══ TEKS BACAAN ══

Kita bisa menghitung dengan jari di satu tangan kita, untuk mengetahui berapa kali wajah demokrasi Indonesia bertransformasi.
Ternyata ketika dibuka lagi lembaran sejarah bangsa, setidaknya ada 3 kali perubahan bentuk demokrasi di Indonesia.
Pasca kemerdekaan tahun 1945, Indonesia menerapkan yang namanya demokrasi parlementer. Selang beberapa tahun dengan segala lika-likunya, akhirnya perubahan dilakukan Presiden RI pertama Soekarno pada tahun 1959 dengan menerapkan demokrasi terpimpin.
Setelah itu, ada masa di mana Indonesia sudah dipimpin oleh presiden yang berbeda, yaitu Presiden RI kedua Soeharto. Di masa orde baru ini dia mengubah bentuk demokrasi menjadi Demokrasi Pancasila ala zamannya memimpin.
Selang 32 tahun Soeharto memimpin Indonesia, akhirnya dikenal wajah Demokrasi Pancasila hasil Reformasi 1998 yang masih berjalan hingga hari ini, dan telah melakukan pemilihan langsung presiden (pilpres) sebanyak 4 kali sejak 2004 pasca amandemen keempat UUD 1945.
Terkait pilpres, konstitusi hasil amandemen keempat mengamanatkan di Pasal 6A agar presiden dan wakil presiden dipilih dalam satu pasangan secara langsung oleh rakyat. Begitu setidaknya prinsip dasar kedaulatan rakyat dalam memilih pemimpinnya.
Meskipun, jika dilihat lebih detail lagi bunyi aturan lanjutan di Pasal 6A UUD 1945, tepatnya di ayat (2) disebutkan syarat pencalonan presiden dan wakil presiden yang akan dipilih rakyat haruslah diusulkan oleh partai politik (parpol) atau gabungan parpol peserta pemilihan umum.
Ditambah lagi, aturan turunannya yang ada di dalam Pasal 222 UU 7/2017 tentang Pemilu, memberikan syarat pemenuhan 20 persen perolehan kursi di parlemen atau 25 persen suara nasional bagi parpol untuk bisa mencalonkan presiden dan wakil presiden yang akan dipilih rakyat secara terbuka.

═══
══ BAHAN YANG DIBERIKAN ══

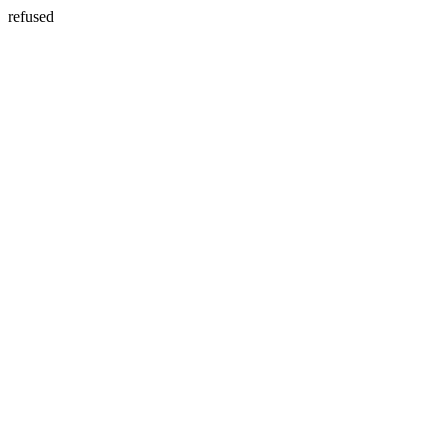
refused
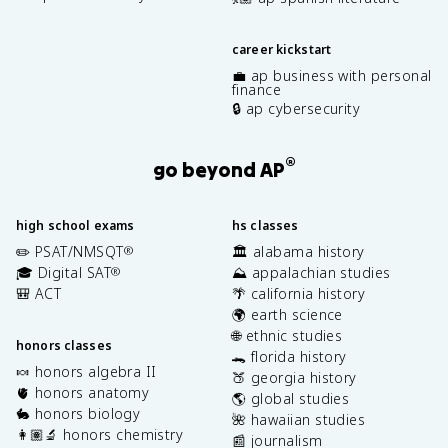
career kickstart
💼 ap business with personal
finance
🔒 ap cybersecurity
®
go beyond AP
high school exams
hs classes
✏️ PSAT/NMSQT
🏛️ alabama history
®
🎓 Digital SAT
⛰️ appalachian studies
®
🎒 ACT
🌴 california history
🌍 earth science
🌐 ethnic studies
honors classes
🐊 florida history
🍬 honors algebra II
🍑 georgia history
🫀 honors anatomy
🌎 global studies
🐇 honors biology
🌺 hawaiian studies
👩🏽‍🔬 honors chemistry
📰 journalism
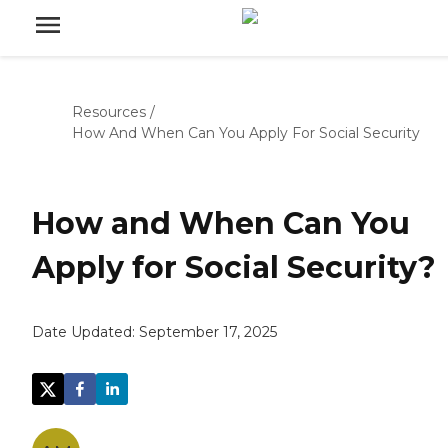
Resources
/
How And When Can You Apply For Social Security
How and When Can You
Apply for Social Security?
Date Updated:
September 17, 2025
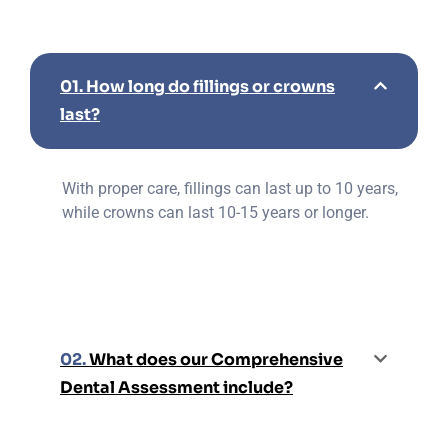
01.
How long do fillings or crowns
last?
With proper care, fillings can last up to 10 years,
while crowns can last 10-15 years or longer.
02.
What does our Comprehensive
Dental Assessment include?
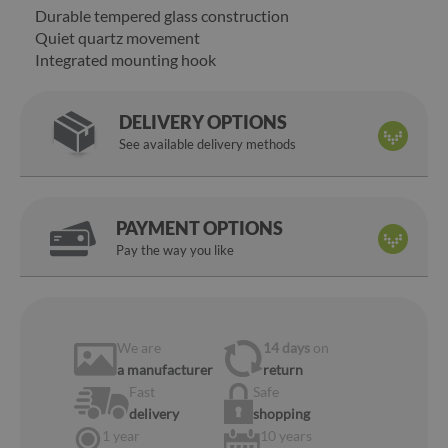
Durable tempered glass construction
Quiet quartz movement
Integrated mounting hook
DELIVERY OPTIONS
See available delivery methods
PAYMENT OPTIONS
Pay the way you like
We are
14 days
on
a manufacturer
return
Fast
Safe
delivery
shopping
1 year
10 years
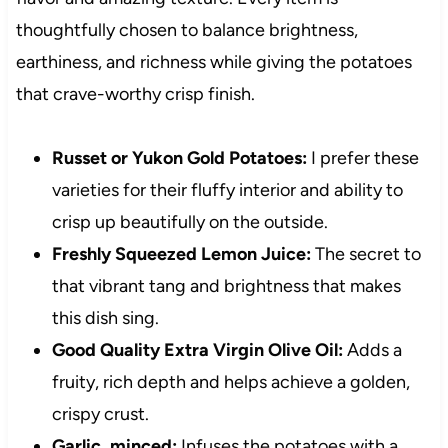
thoughtfully chosen to balance brightness,
earthiness, and richness while giving the potatoes
that crave-worthy crisp finish.
Russet or Yukon Gold Potatoes:
I prefer these
varieties for their fluffy interior and ability to
crisp up beautifully on the outside.
Freshly Squeezed Lemon Juice:
The secret to
that vibrant tang and brightness that makes
this dish sing.
Good Quality Extra Virgin Olive Oil:
Adds a
fruity, rich depth and helps achieve a golden,
crispy crust.
Garlic, minced:
Infuses the potatoes with a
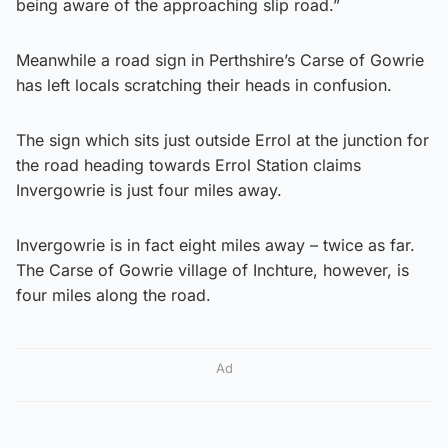
being aware of the approaching slip road.”
Meanwhile a road sign in Perthshire’s Carse of Gowrie
has left locals scratching their heads in confusion.
The sign which sits just outside Errol at the junction for
the road heading towards Errol Station claims
Invergowrie is just four miles away.
Invergowrie is in fact eight miles away – twice as far.
The Carse of Gowrie village of Inchture, however, is
four miles along the road.
Ad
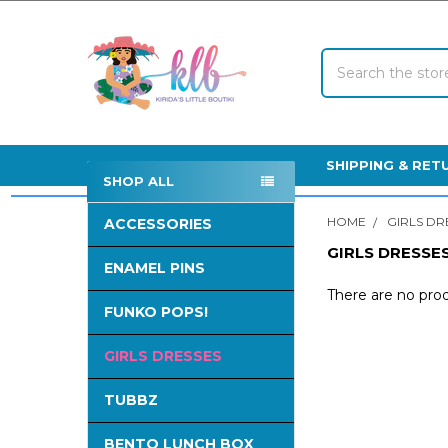
Search
SHIPPING & RET
SHOP ALL
Sidebar
HOME
GIRLS DR
ACCESSORIES
GIRLS DRESSE
ENAMEL PINS
There are no prod
FUNKO POPS!
GIRLS DRESSES
TUBBZ
BENTO LUNCH BOX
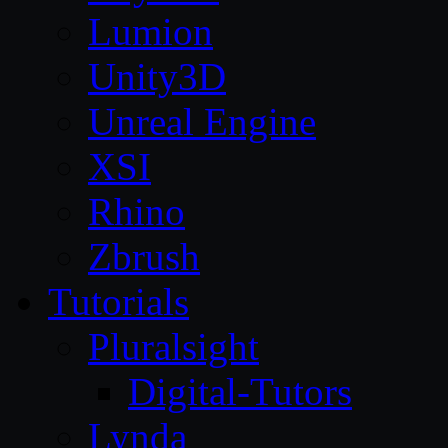
Lumion
Unity3D
Unreal Engine
XSI
Rhino
Zbrush
Tutorials
Pluralsight
Digital-Tutors
Lynda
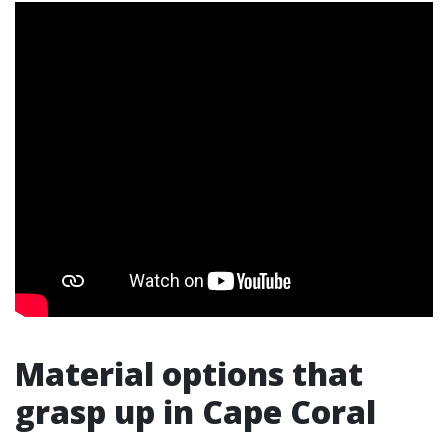
Material options that
grasp up in Cape Coral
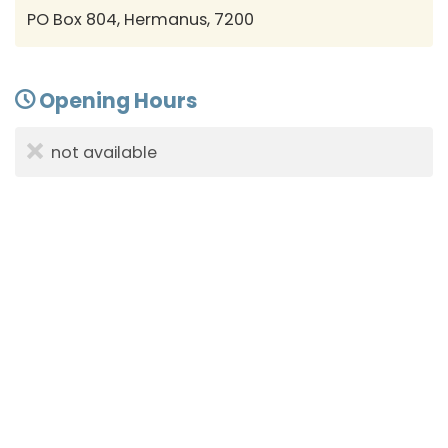
PO Box 804, Hermanus, 7200
Opening Hours
not available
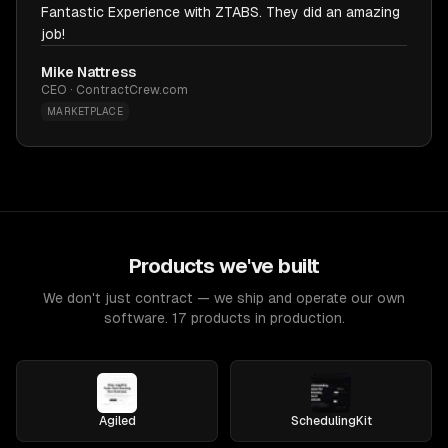
Fantastic Experience with ZTABS. They did an amazing
job!
Mike Nattress
CEO · ContractCrew.com
MARKETPLACE
Products we've built
We don't just contract — we ship and operate our own
software. 17 products in production.
Agiled
SchedulingKit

═══

- _BUTIR TUGAS 1_:
Jawablah pertanyaan berikut berdasarkan teks bacaan tentang demokrasi Indonesia.
(a) Bentuk demokrasi apa yang diterapkan Indonesia pasca kemerdekaan tahun 1945?
(b) Pada tahun berapa Soekarno menerapkan demokrasi terpimpin?
(c) Menurut Pasal 222 UU 7/2017, berapa persen perolehan kursi di parlemen yang harus dipenuhi parpol untuk mencalonkan presiden dan wakil presiden?
- _BUTIR TUGAS 2_:
Tentukan apakah setiap pernyataan berikut sesuai dengan teks bacaan tentang demokrasi Indonesia. Jawab ya atau tidak, lalu kutip kata-kata dari teks yang menjadi dasarnya.
(a) Pilpres langsung telah dilakukan sebanyak 4 kali sejak 2004.
(b) Menurut Pasal 6A ayat (2), calon presiden dan wakil presiden boleh diusulkan oleh perseorangan tanpa partai.
(c) Soeharto memimpin Indonesia selama 32 tahun.
- _BUTIR TUGAS 3_:
Teruskan teks bacaan tentang perubahan bentuk demokrasi di Indonesia, dimulai sesudah kalimat terakhirnya.

- _BAGIAN JAWABAN 1_:
(a) Demokrasi parlementer.
(b) Tahun 1959.
(c) 20 persen.

- _BAGIAN JAWABAN 2_:
(a) Ya: "telah melakukan pemilihan langsung presiden (pilpres) sebanyak 4 kali sejak 2004"
(b) Tidak: "haruslah diusulkan oleh partai politik (parpol) atau gabungan parpol peserta pemilihan umum"
(c) Ya: "Selang 32 tahun Soeharto memimpin Indonesia"

- _BAGIAN JAWABAN 3_:
Aturan yang dikenal dengan sebutan ambang batas pencalonan presiden atau
(presidential threshold) tersebut lah yang dalam beberapa tahun belakangan digugat banyak elemen masyarakat ke Mahkamah Konstitusi (MK).
Bagi penulis, banyaknya gugatan masyarakat terhadap aturan
presidential threshold tak terlepas dari apatisme rakyat terhadap parpol yang cenderung bising berkelindan dalam kepentingan-kepentingan ekonomis pragmatis segelintir orang.
Lantas jika dinalar dengan logika sederhana, berarti 270 juta rakyat Indonesia cuma disajikan menu makanan yang semuanya sudah diatur oleh parpol-parpol berdasarkan hasil kesepakatan masing-masing di antara mereka. Dan secara tiba-tiba muncul si A, B, C, D, tanpa ada konsultasi dan mengetahui apa maunya rakyat.
Pertanyannya, "apa bedanya kalau begitu dengan era orba yang presidennya ditunjuk oleh MPR RI yang notabene orang-orang parpol hasil pemilihan langsung?"
Penulis ogah menjawabnya, karena itu malah bakal memunculkan perdebatan baru yang harus diurai cukup panjang.
Hanya saja, di sini kita ambil perbedaan mencolok yang ada di era Orba dan pasca reformasi untuk menjadi pembelajaran bersama.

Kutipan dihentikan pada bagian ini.